Como empresários, é muito provável que o termo workaholic seja usado para nos descrever mais do que uma vez. Pode nem ser verdade, pois há uma boa diferença entre trabalhar muitas horas e ser, de facto, workaholic, mas isso não impede de sermos rotulados dessa forma.

A verdade é que é rara a vez que não nos vemos forçados a trabalhar fora de horas, porque quando um negócio depende de nós, há sempre coisas a fazer, telefonemas para atender e emails para responder. Mas devemos sempre tentar encontrar um equilíbrio, para nosso bem e de quem nos rodeia.

“Vinda de uma família de empresários, já senti na pele o que é estar do outro lado da moeda, com os meus familiares a darem mais atenção aos seus negócios do que à família”, confessa Rita Maria Nunes, Country Manager da TAB Portugal. “Agora como empresária, tento esforçar-me para estar um pouco mais presente, para evitar que os meus familiares e amigos não sintam o que eu senti na altura.”

Partilhamos então aqui cinco regras de ouro para criar um bom equilíbrio entre a nossa vida profissional e pessoal.

Separação clara do trabalho e da vida pessoal

Quando estamos no escritório, o nosso cérebro sabe imediatamente que estamos num espaço de trabalho e que, assim que saímos da porta, podemos (ou devíamos) desligar-nos do trabalho. O mesmo acontece em casa; sempre que entramos no nosso conforto, o trabalho deveria ser a última coisa na nossa mente.

Porém, é raro isto acontecer, especialmente com a pandemia e a crescente adesão ao teletrabalho. Quando trazemos trabalho para o mesmo espaço em que relaxamos, a linha que separa os dois momentos fica cada vez mais ténue.

Se tivermos de trazer trabalho para casa, é importante ter um espaço dedicado a isso mesmo, para que apenas aquele cantinho seja contaminado com os pensamentos de trabalho.

Não somos super-heróis

Quando estamos a fazer o nosso plano de tarefas diárias, coisa que devíamos fazer todos os dias de manhã, é importante não nos armarmos em campeões e acumular tarefas impossíveis de concluir num dia de trabalho.
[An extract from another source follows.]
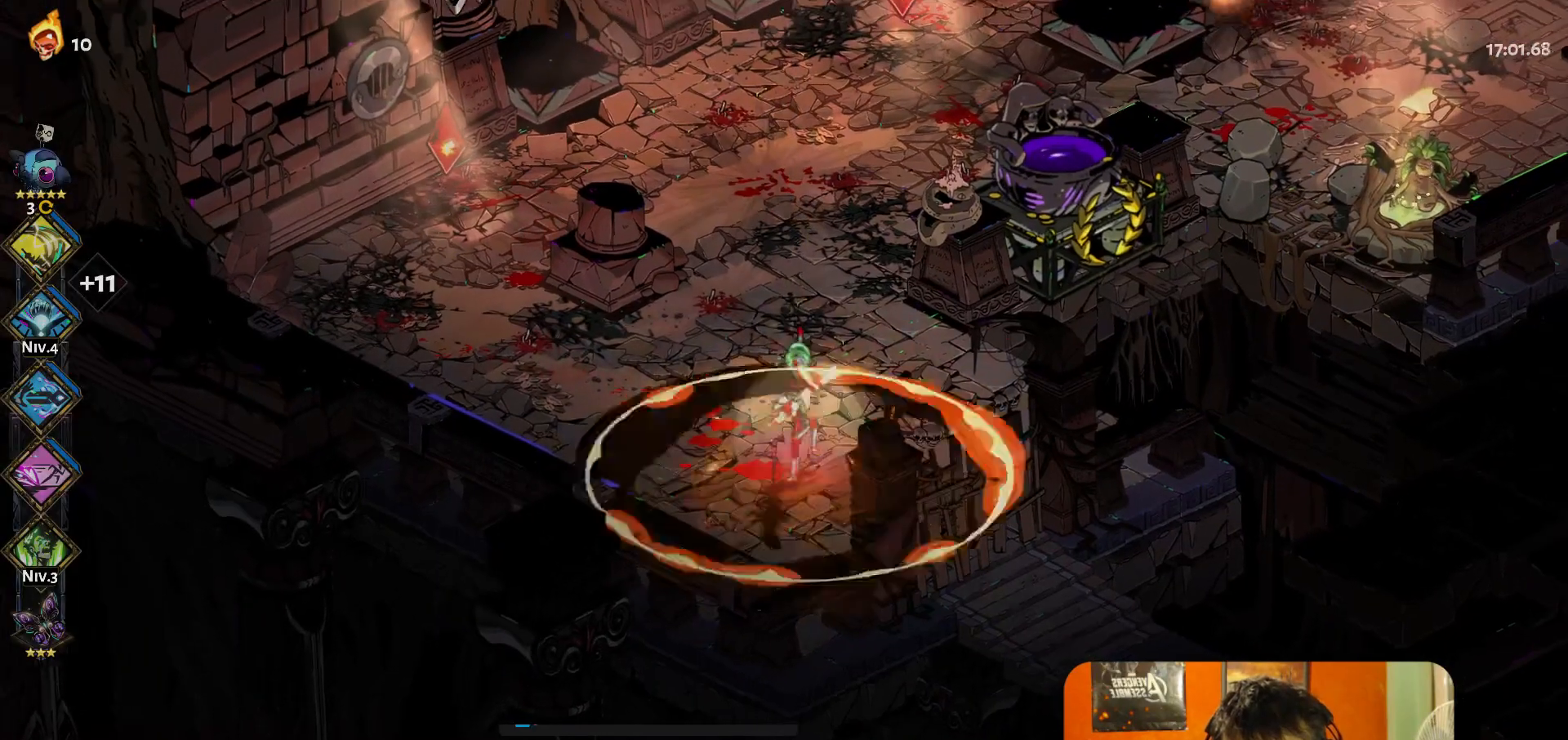
{"buttons": ["X"], "left_stick": "center", "button_events": []}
Temos de ser mais simpáticos connosco, mantendo os pés bem assentes na terra e os olhos postos no relógio para termos alguma noção de quanto tempo demoramos a fazer determinada tarefa e, assim, organizarmos o nosso tempo da melhor forma e não acabarmos por levar tarefas para acabar em casa.

Horário flexível

Especialmente quando temos família, conseguirmos agilizar um horário flexível pode ser uma grande ajuda. Porque por vezes os horários das escolas não são compatíveis com o nosso, ou porque há sempre consultas e responsabilidades domésticas que ocupam muito do nosso tempo, um horário flexível permite organizar o tempo de modo que consigamos separar melhor as coisas.

Comunicação é chave

Quando começamos a sentir que estamos a ficar um pouco mais apertados de tempo, podemos sempre contar com os nossos familiares, amigos e até mesmo os nossos colegas de trabalho.

Se falarmos com quem nos rodeia, o que muito provavelmente vai acontecer é que te vão tentar ajudar. Nunca estamos sozinhos, lembrem-se disso.

Ninguém é perfeito

Apesar destas dicas, e por muito que nos esforcemos para manter um equilíbrio perfeito, há dias e alturas do ano que são mais difíceis. Por vezes temos de estar mais presentes no trabalho, e por outras a família exige mais de nós, e não há nada de mal com isso. Há muito que se diz que a vida é uma montanha-russa, e é praticamente impossível fazer uma divisão de 50/50 do nosso tempo. O importante é que nenhum dos lados seja o nosso maior foco durante muito tempo.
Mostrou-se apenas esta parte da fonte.